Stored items
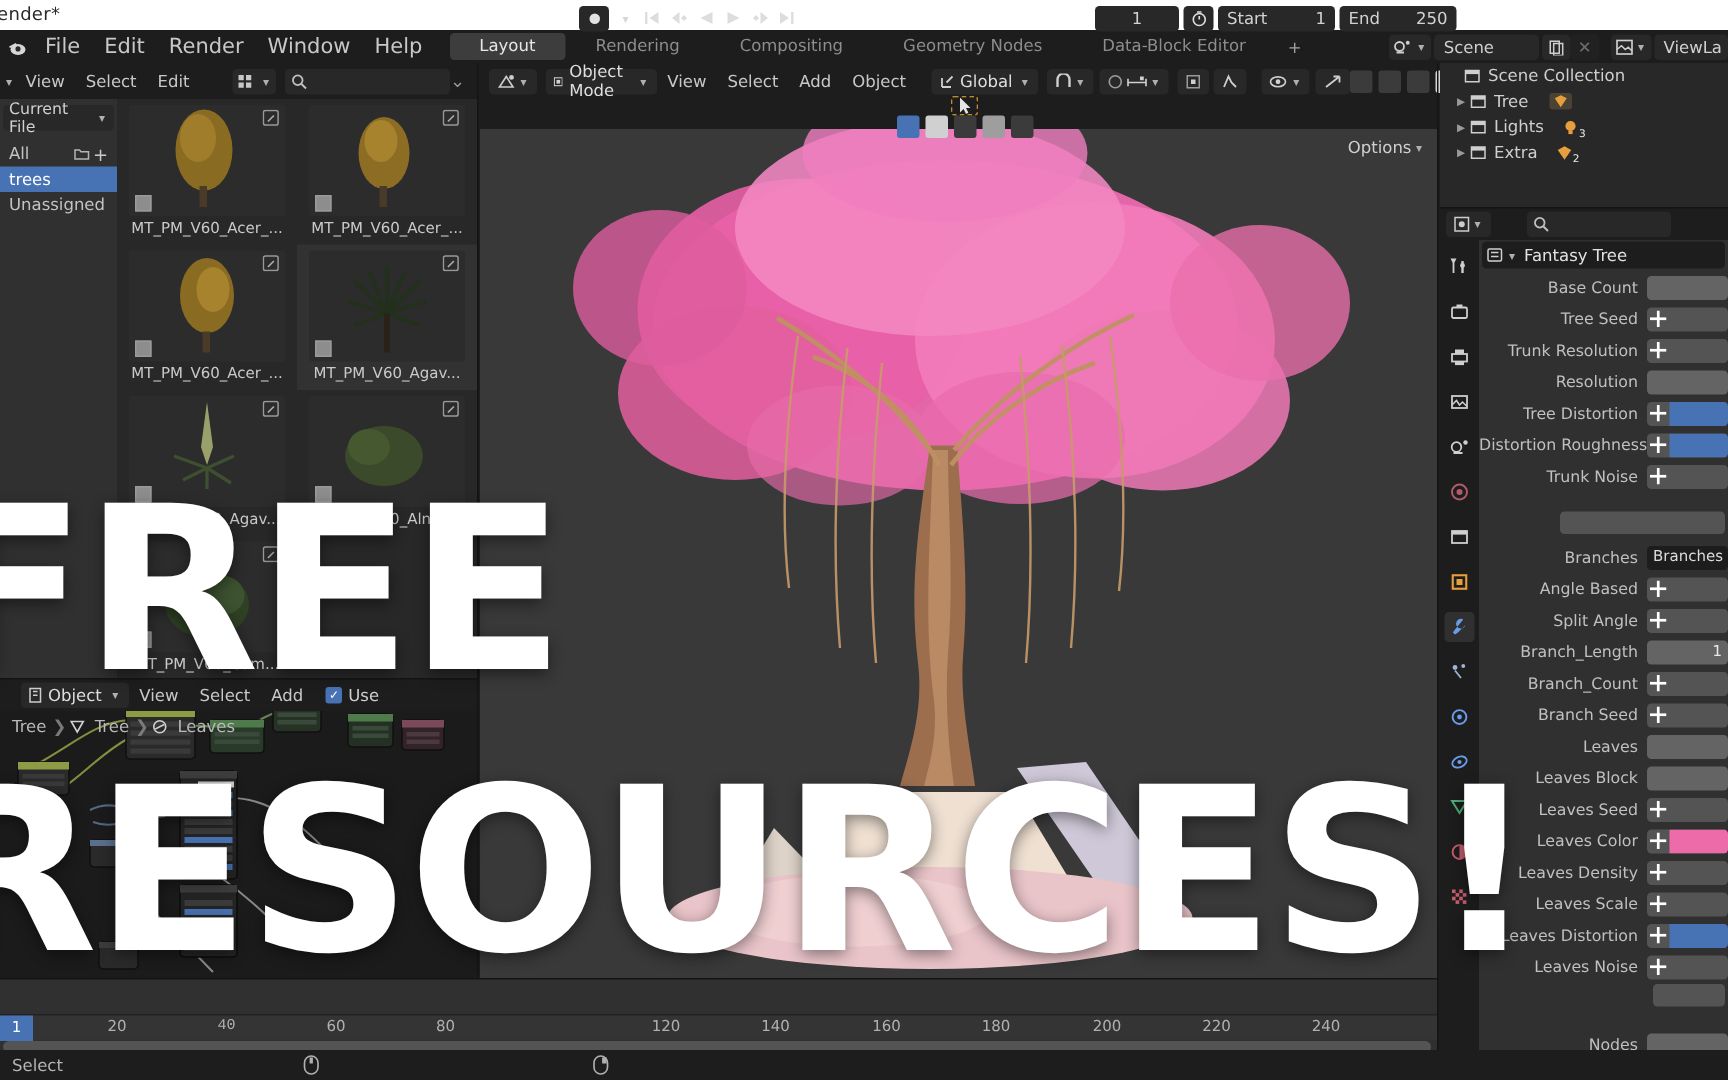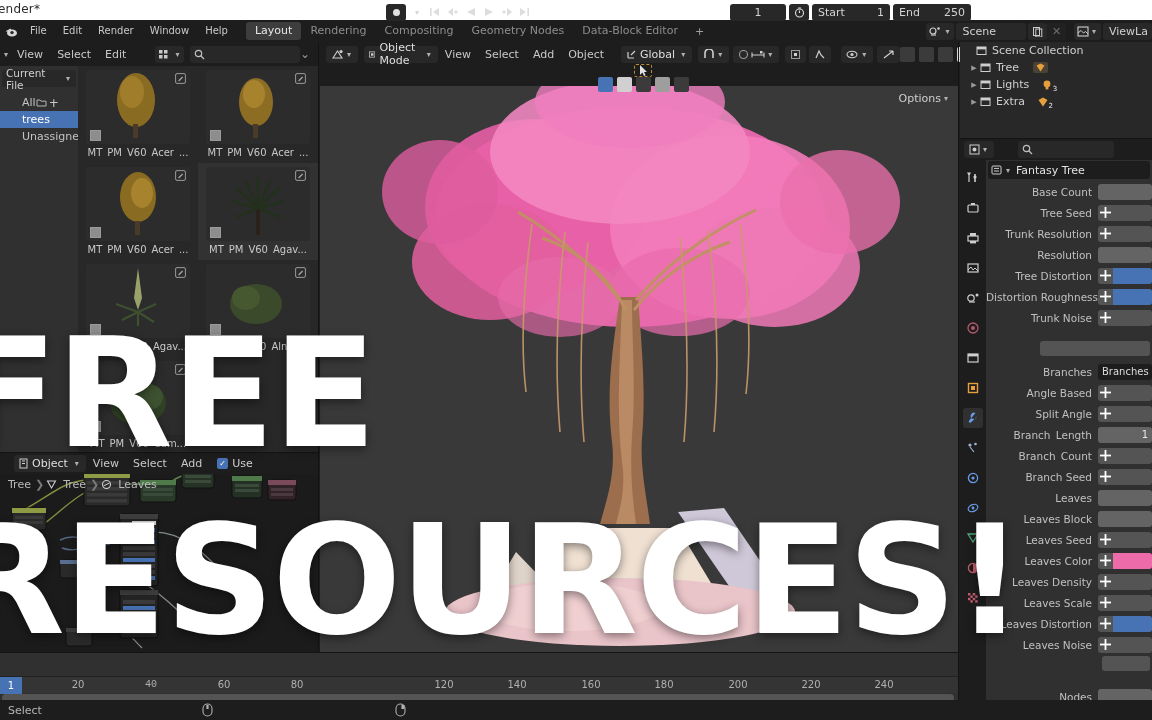--- a/index.html
+++ b/index.html
@@ -14,23 +14,23 @@
 
   
   .titlestrip{ position:absolute; left:0; top:0; width:1152px; height:20px; background:#fff; }
   .titlestrip .t{ position:absolute; left:-22px; top:2px; font-size:12px; color:#2a2a2a; letter-spacing:.2px;}
 
   
   .topbar{ position:absolute; left:0; top:20px; width:1152px; height:22px; background:#1d1d1d;
            display:flex; align-items:center; }
   .blenderlogo{ width:22px; height:22px; display:flex; align-items:center; justify-content:center; }
   .menu{ display:flex; align-items:center; height:100%; }
-  .menu .mi{ padding:15px 8px; line-height:22px; color:#c8c8c8; font-size:10px; white-space:nowrap; }
+  .menu .mi{ padding:15px 8px; line-height:22px; color:#c8c8c8; font-size:14px; white-space:nowrap; }
   .wstabs{ display:flex; align-items:center; height:100%; margin-left:10px; }
-  .wstab{ padding:0 9px; line-height:18px; height:18px; border-radius:3px; color:#8d8d8d; font-size:11px; white-space:nowrap;}
+  .wstab{ padding:0 20px; line-height:18px; height:18px; border-radius:3px; color:#8d8d8d; font-size:11px; white-space:nowrap;}
   .wstab.active{ background:#3d3d3d; color:#e6e6e6; }
   .wsplus{ color:#a0a0a0; padding:0 8px; }
   .topright{ margin-left:auto; display:flex; align-items:center; height:100%; padding-right:0px; }
   .pill{ display:flex; align-items:center; height:17px; background:#282828; border-radius:3px; padding:0 3px; }
   .scenefield{ display:flex; align-items:center; height:17px; background:#282828; border-radius:3px; }
   .scenefield .nm{ padding:0 30px 0 6px; color:#d0d0d0; font-size:11px;}
   .mini-btn{ width:19px; height:17px; display:flex; align-items:center; justify-content:center; background:#282828; border-radius:3px;}
   .chev{ font-size:8px; color:#b0b0b0; margin:0 2px 0 3px; }
 
   
@@ -40,21 +40,21 @@
 
   
   #asset-browser{ left:0; top:42px; width:318px; height:410px; background:#303030; }
   #asset-hdr{ left:0; top:42px; width:318px; }
   .searchbox{ display:flex; align-items:center; height:17px; background:#282828; border-radius:3px; width:128px; padding:0 4px;}
   .gridbtn{ display:flex; align-items:center; height:17px; background:#282828; border-radius:3px; padding:0 3px; }
   #asset-side{ position:absolute; left:0; top:66px; width:78px; height:386px; background:#303030; }
   .srcsel{ position:absolute; left:2px; top:4px; width:74px; height:17px; background:#282828;
            border-radius:3px; display:flex; align-items:center; padding:0 4px; }
   .catlist{ position:absolute; left:0; top:28px; width:78px; }
-  .catrow{ height:17px; display:flex; align-items:center; padding:0 22px; font-size:11px; color:#c3c3c3; }
+  .catrow{ height:17px; display:flex; align-items:center; padding:0 6px; font-size:11px; color:#c3c3c3; }
   .catrow.sel{ background:#4772b3; color:#fff; }
   #asset-grid{ position:absolute; left:78px; top:66px; width:240px; height:386px; background:#282828;
                display:grid; grid-template-columns:1fr 1fr; grid-auto-rows:97px; gap:0; }
   .acell{ position:relative; overflow:hidden; }
   .athumb{ position:absolute; left:8px; top:4px; width:104px; height:74px; background:#2c2c2c; border-radius:2px; overflow:hidden;}
   .alabel{ position:absolute; left:0; bottom:5px; width:100%; text-align:center; font-size:10px; color:#c9c9c9;
            white-space:nowrap; overflow:hidden; }
   .apen{ position:absolute; right:12px; top:7px; opacity:.75; }
   .asq{ position:absolute; left:12px; bottom:22px; width:11px; height:11px; border:1px solid #9a9a9a; background:#8d8d8d;}
   .tree-svg{ position:absolute; left:0; top:0; }

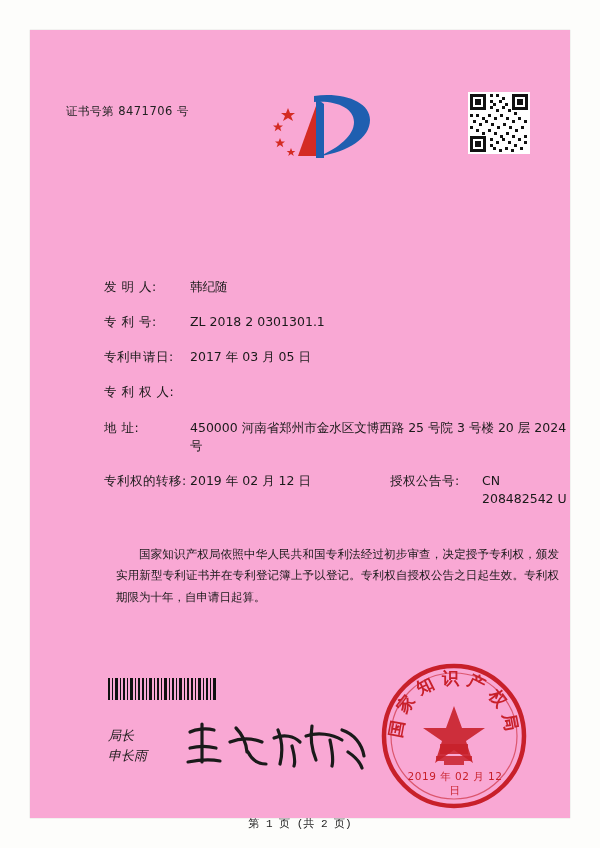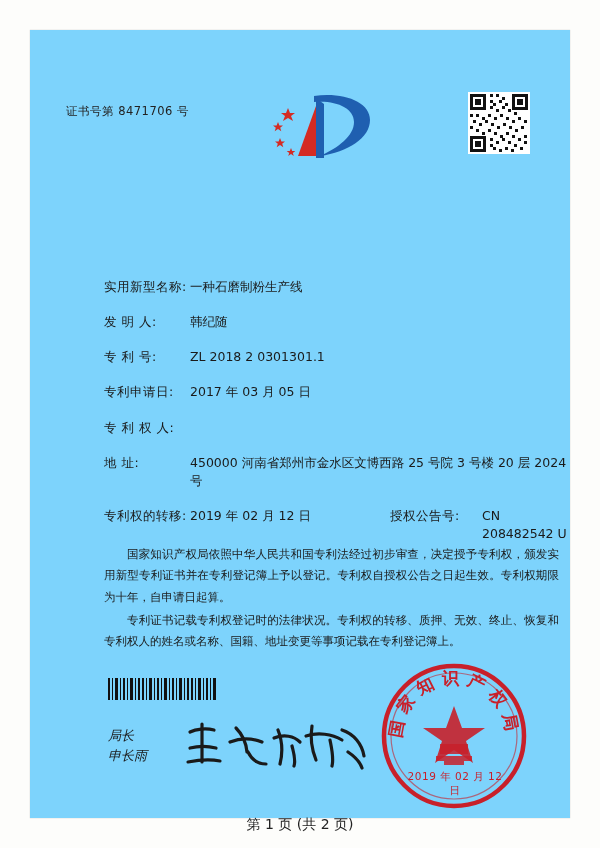--- a/index.html
+++ b/index.html
@@ -20,21 +20,21 @@
     width: 600px;
     height: 848px;
     background: #fdfdfb;
   }
   .sheet {
     position: absolute;
     left: 30px;
     top: 30px;
     width: 540px;
     height: 788px;
-    background: #7dd3fc;
+    background: #f9a8d4;
     box-shadow: 0 0 1px rgba(0,0,0,0.25);
   }
 
   
   .cert-no {
     position: absolute;
     left: 36px;
     top: 74px;
     font-size: 11.5px;
     letter-spacing: 0.5px;
@@ -112,21 +112,21 @@
     position: absolute;
     left: 74px;
     top: 514px;
     width: 455px;
     font-size: 11.5px;
     line-height: 1.85;
     text-align: justify;
     color: #1a1a1a;
   }
   .paras p {
-    margin: 0 0 2px 0;
+    margin: 0 0 2px 12px;
     text-indent: 23px;
   }
 
   
   .barcode {
     position: absolute;
     left: 78px;
     top: 648px;
     width: 108px;
     height: 22px;
@@ -169,22 +169,23 @@
     letter-spacing: 0.5px;
   }
 
   
   .page-no {
     position: absolute;
     left: 0;
     right: 0;
     top: 786px;
     text-align: center;
-    font-size: 14px;
+    font-size: 11px;
     color: #222;
+    font-family: Liberation Mono, monospace;
   }
   .footnote {
     position: absolute;
     left: 0;
     right: 0;
     top: 824px;
     text-align: center;
     font-size: 11.5px;
     color: #222;
     letter-spacing: 1px;
@@ -287,24 +288,20 @@
             <rect x="43" y="57" width="3" height="3"></rect>
           <rect x="22" y="52" width="3" height="3"></rect>
             <rect x="56" y="49" width="3" height="3"></rect>
         </g>
       </svg>
     </div>
 
 
     <div class="fields">
       <div class="field-row">
-        <div class="field-label">实用新型名称:</div>
-        <div class="field-value">一种石磨制粉生产线</div>
-      </div>
-      <div class="field-row">
         <div class="field-label">发 明 人:</div>
         <div class="field-value">韩纪随</div>
       </div>
       <div class="field-row">
         <div class="field-label">专 利 号:</div>
         <div class="field-value">ZL 2018 2 0301301.1</div>
       </div>
       <div class="field-row">
         <div class="field-label">专利申请日:</div>
         <div class="field-value">2017 年 03 月 05 日</div>
@@ -319,21 +316,20 @@
       <div class="field-row dual">
         <div class="field-label">专利权的转移:</div>
         <div class="field-value">2019 年 02 月 12 日</div>
         <div class="field-label2">授权公告号:</div>
         <div class="field-value2">CN 208482542 U</div>
       </div>
     </div>
 
     <div class="paras">
       <p>国家知识产权局依照中华人民共和国专利法经过初步审查，决定授予专利权，颁发实用新型专利证书并在专利登记簿上予以登记。专利权自授权公告之日起生效。专利权期限为十年，自申请日起算。</p>
-      <p>专利证书记载专利权登记时的法律状况。专利权的转移、质押、无效、终止、恢复和专利权人的姓名或名称、国籍、地址变更等事项记载在专利登记簿上。</p>
     </div>
 
     <div class="barcode">
       <svg viewBox="0 0 108 22" width="108" height="22" aria-hidden="true">
         <g fill="#111111">
           <rect x="0" y="0" width="2" height="22"></rect>
             <rect x="4" y="0" width="1" height="22"></rect>
           <rect x="7" y="0" width="3" height="22"></rect>
             <rect x="12" y="0" width="1" height="22"></rect>
           <rect x="15" y="0" width="2" height="22"></rect>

ACTIVITY: Return the records above exactly, without the pictures.

TASK OUTPUT:
--- a/index.html
+++ b/index.html
@@ -14,23 +14,23 @@
 
   
   .titlestrip{ position:absolute; left:0; top:0; width:1152px; height:20px; background:#fff; }
   .titlestrip .t{ position:absolute; left:-22px; top:2px; font-size:12px; color:#2a2a2a; letter-spacing:.2px;}
 
   
   .topbar{ position:absolute; left:0; top:20px; width:1152px; height:22px; background:#1d1d1d;
            display:flex; align-items:center; }
   .blenderlogo{ width:22px; height:22px; display:flex; align-items:center; justify-content:center; }
   .menu{ display:flex; align-items:center; height:100%; }
-  .menu .mi{ padding:15px 8px; line-height:22px; color:#c8c8c8; font-size:10px; white-space:nowrap; }
+  .menu .mi{ padding:15px 8px; line-height:22px; color:#c8c8c8; font-size:14px; white-space:nowrap; }
   .wstabs{ display:flex; align-items:center; height:100%; margin-left:10px; }
-  .wstab{ padding:0 9px; line-height:18px; height:18px; border-radius:3px; color:#8d8d8d; font-size:11px; white-space:nowrap;}
+  .wstab{ padding:0 20px; line-height:18px; height:18px; border-radius:3px; color:#8d8d8d; font-size:11px; white-space:nowrap;}
   .wstab.active{ background:#3d3d3d; color:#e6e6e6; }
   .wsplus{ color:#a0a0a0; padding:0 8px; }
   .topright{ margin-left:auto; display:flex; align-items:center; height:100%; padding-right:0px; }
   .pill{ display:flex; align-items:center; height:17px; background:#282828; border-radius:3px; padding:0 3px; }
   .scenefield{ display:flex; align-items:center; height:17px; background:#282828; border-radius:3px; }
   .scenefield .nm{ padding:0 30px 0 6px; color:#d0d0d0; font-size:11px;}
   .mini-btn{ width:19px; height:17px; display:flex; align-items:center; justify-content:center; background:#282828; border-radius:3px;}
   .chev{ font-size:8px; color:#b0b0b0; margin:0 2px 0 3px; }
 
   
@@ -40,21 +40,21 @@
 
   
   #asset-browser{ left:0; top:42px; width:318px; height:410px; background:#303030; }
   #asset-hdr{ left:0; top:42px; width:318px; }
   .searchbox{ display:flex; align-items:center; height:17px; background:#282828; border-radius:3px; width:128px; padding:0 4px;}
   .gridbtn{ display:flex; align-items:center; height:17px; background:#282828; border-radius:3px; padding:0 3px; }
   #asset-side{ position:absolute; left:0; top:66px; width:78px; height:386px; background:#303030; }
   .srcsel{ position:absolute; left:2px; top:4px; width:74px; height:17px; background:#282828;
            border-radius:3px; display:flex; align-items:center; padding:0 4px; }
   .catlist{ position:absolute; left:0; top:28px; width:78px; }
-  .catrow{ height:17px; display:flex; align-items:center; padding:0 22px; font-size:11px; color:#c3c3c3; }
+  .catrow{ height:17px; display:flex; align-items:center; padding:0 6px; font-size:11px; color:#c3c3c3; }
   .catrow.sel{ background:#4772b3; color:#fff; }
   #asset-grid{ position:absolute; left:78px; top:66px; width:240px; height:386px; background:#282828;
                display:grid; grid-template-columns:1fr 1fr; grid-auto-rows:97px; gap:0; }
   .acell{ position:relative; overflow:hidden; }
   .athumb{ position:absolute; left:8px; top:4px; width:104px; height:74px; background:#2c2c2c; border-radius:2px; overflow:hidden;}
   .alabel{ position:absolute; left:0; bottom:5px; width:100%; text-align:center; font-size:10px; color:#c9c9c9;
            white-space:nowrap; overflow:hidden; }
   .apen{ position:absolute; right:12px; top:7px; opacity:.75; }
   .asq{ position:absolute; left:12px; bottom:22px; width:11px; height:11px; border:1px solid #9a9a9a; background:#8d8d8d;}
   .tree-svg{ position:absolute; left:0; top:0; }

--- a/index.html
+++ b/index.html
@@ -20,21 +20,21 @@
     width: 600px;
     height: 848px;
     background: #fdfdfb;
   }
   .sheet {
     position: absolute;
     left: 30px;
     top: 30px;
     width: 540px;
     height: 788px;
-    background: #7dd3fc;
+    background: #f9a8d4;
     box-shadow: 0 0 1px rgba(0,0,0,0.25);
   }
 
   
   .cert-no {
     position: absolute;
     left: 36px;
     top: 74px;
     font-size: 11.5px;
     letter-spacing: 0.5px;
@@ -112,21 +112,21 @@
     position: absolute;
     left: 74px;
     top: 514px;
     width: 455px;
     font-size: 11.5px;
     line-height: 1.85;
     text-align: justify;
     color: #1a1a1a;
   }
   .paras p {
-    margin: 0 0 2px 0;
+    margin: 0 0 2px 12px;
     text-indent: 23px;
   }
 
   
   .barcode {
     position: absolute;
     left: 78px;
     top: 648px;
     width: 108px;
     height: 22px;
@@ -169,22 +169,23 @@
     letter-spacing: 0.5px;
   }
 
   
   .page-no {
     position: absolute;
     left: 0;
     right: 0;
     top: 786px;
     text-align: center;
-    font-size: 14px;
+    font-size: 11px;
     color: #222;
+    font-family: Liberation Mono, monospace;
   }
   .footnote {
     position: absolute;
     left: 0;
     right: 0;
     top: 824px;
     text-align: center;
     font-size: 11.5px;
     color: #222;
     letter-spacing: 1px;
@@ -287,24 +288,20 @@
             <rect x="43" y="57" width="3" height="3"></rect>
           <rect x="22" y="52" width="3" height="3"></rect>
             <rect x="56" y="49" width="3" height="3"></rect>
         </g>
       </svg>
     </div>
 
 
     <div class="fields">
       <div class="field-row">
-        <div class="field-label">实用新型名称:</div>
-        <div class="field-value">一种石磨制粉生产线</div>
-      </div>
-      <div class="field-row">
         <div class="field-label">发 明 人:</div>
         <div class="field-value">韩纪随</div>
       </div>
       <div class="field-row">
         <div class="field-label">专 利 号:</div>
         <div class="field-value">ZL 2018 2 0301301.1</div>
       </div>
       <div class="field-row">
         <div class="field-label">专利申请日:</div>
         <div class="field-value">2017 年 03 月 05 日</div>
@@ -319,21 +316,20 @@
       <div class="field-row dual">
         <div class="field-label">专利权的转移:</div>
         <div class="field-value">2019 年 02 月 12 日</div>
         <div class="field-label2">授权公告号:</div>
         <div class="field-value2">CN 208482542 U</div>
       </div>
     </div>
 
     <div class="paras">
       <p>国家知识产权局依照中华人民共和国专利法经过初步审查，决定授予专利权，颁发实用新型专利证书并在专利登记簿上予以登记。专利权自授权公告之日起生效。专利权期限为十年，自申请日起算。</p>
-      <p>专利证书记载专利权登记时的法律状况。专利权的转移、质押、无效、终止、恢复和专利权人的姓名或名称、国籍、地址变更等事项记载在专利登记簿上。</p>
     </div>
 
     <div class="barcode">
       <svg viewBox="0 0 108 22" width="108" height="22" aria-hidden="true">
         <g fill="#111111">
           <rect x="0" y="0" width="2" height="22"></rect>
             <rect x="4" y="0" width="1" height="22"></rect>
           <rect x="7" y="0" width="3" height="22"></rect>
             <rect x="12" y="0" width="1" height="22"></rect>
           <rect x="15" y="0" width="2" height="22"></rect>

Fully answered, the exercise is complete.